Dataset »
**********

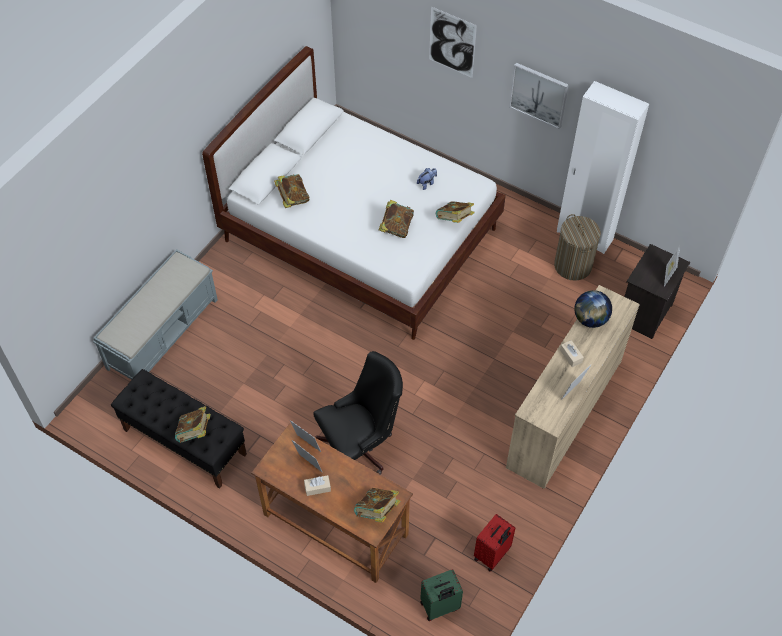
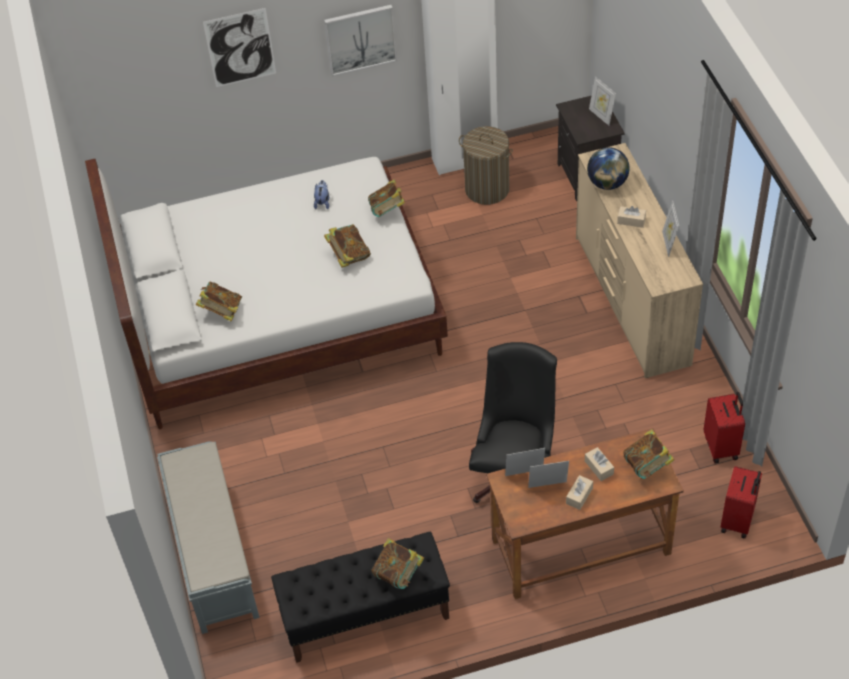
camera: 45 degrees left, 5 degrees down
(350, 483) = (599, 467): none -> beige tissue box
(440, 607) = (738, 521): green suitcase -> red suitcase

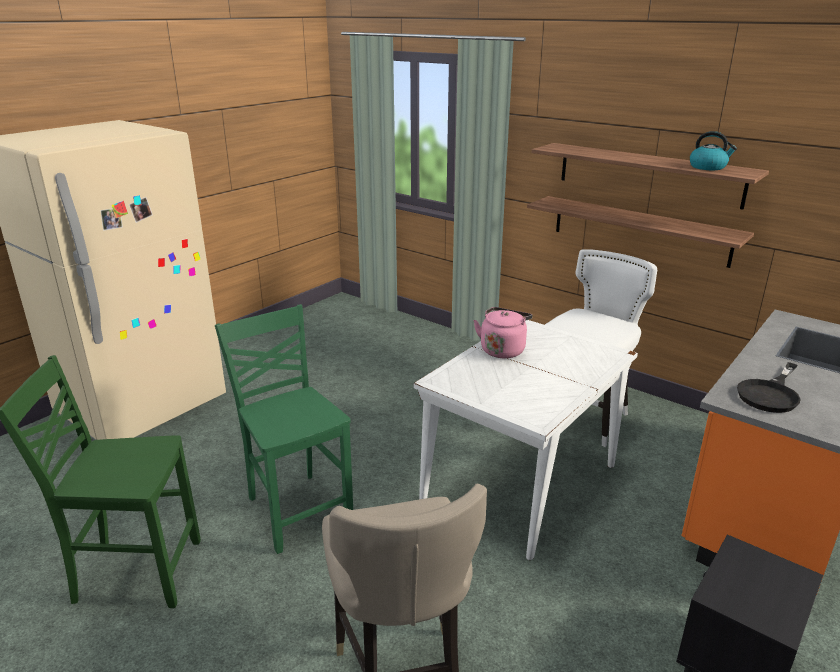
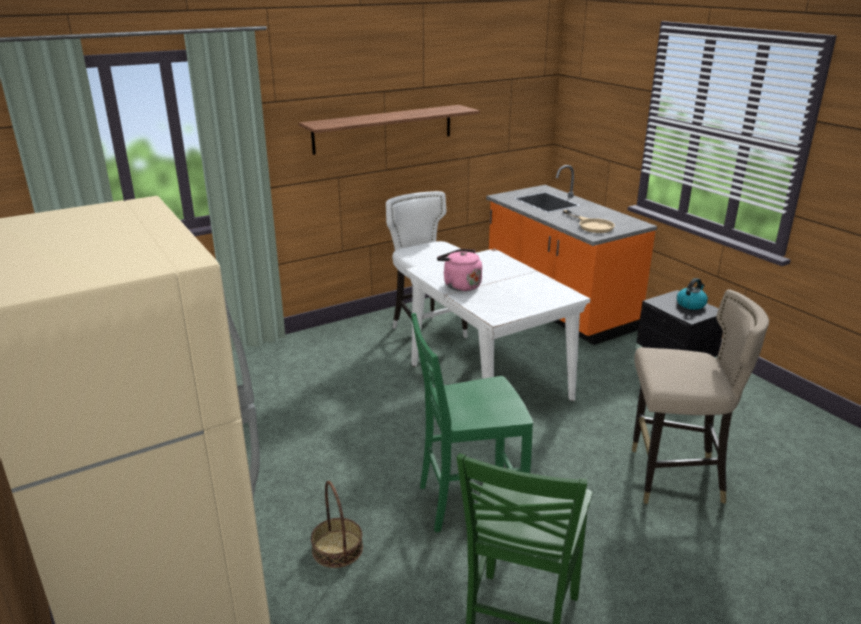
camera: 70 degrees left, 0 degrees up
(220, 453) = (337, 549): none -> basket
(639, 230) = (384, 176): shelf -> none
(708, 167) = (437, 110): kettle -> kettle (691, 304)
(770, 394) = (592, 225): black frying pan -> beige frying pan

**********

Exercise brief »
Everything in the records above should be printed exactly, apart from the pictures.

Written response »
camera: 45 degrees left, 5 degrees down
(350, 483) = (599, 467): none -> beige tissue box
(440, 607) = (738, 521): green suitcase -> red suitcase

camera: 70 degrees left, 0 degrees up
(220, 453) = (337, 549): none -> basket
(639, 230) = (384, 176): shelf -> none
(708, 167) = (437, 110): kettle -> kettle (691, 304)
(770, 394) = (592, 225): black frying pan -> beige frying pan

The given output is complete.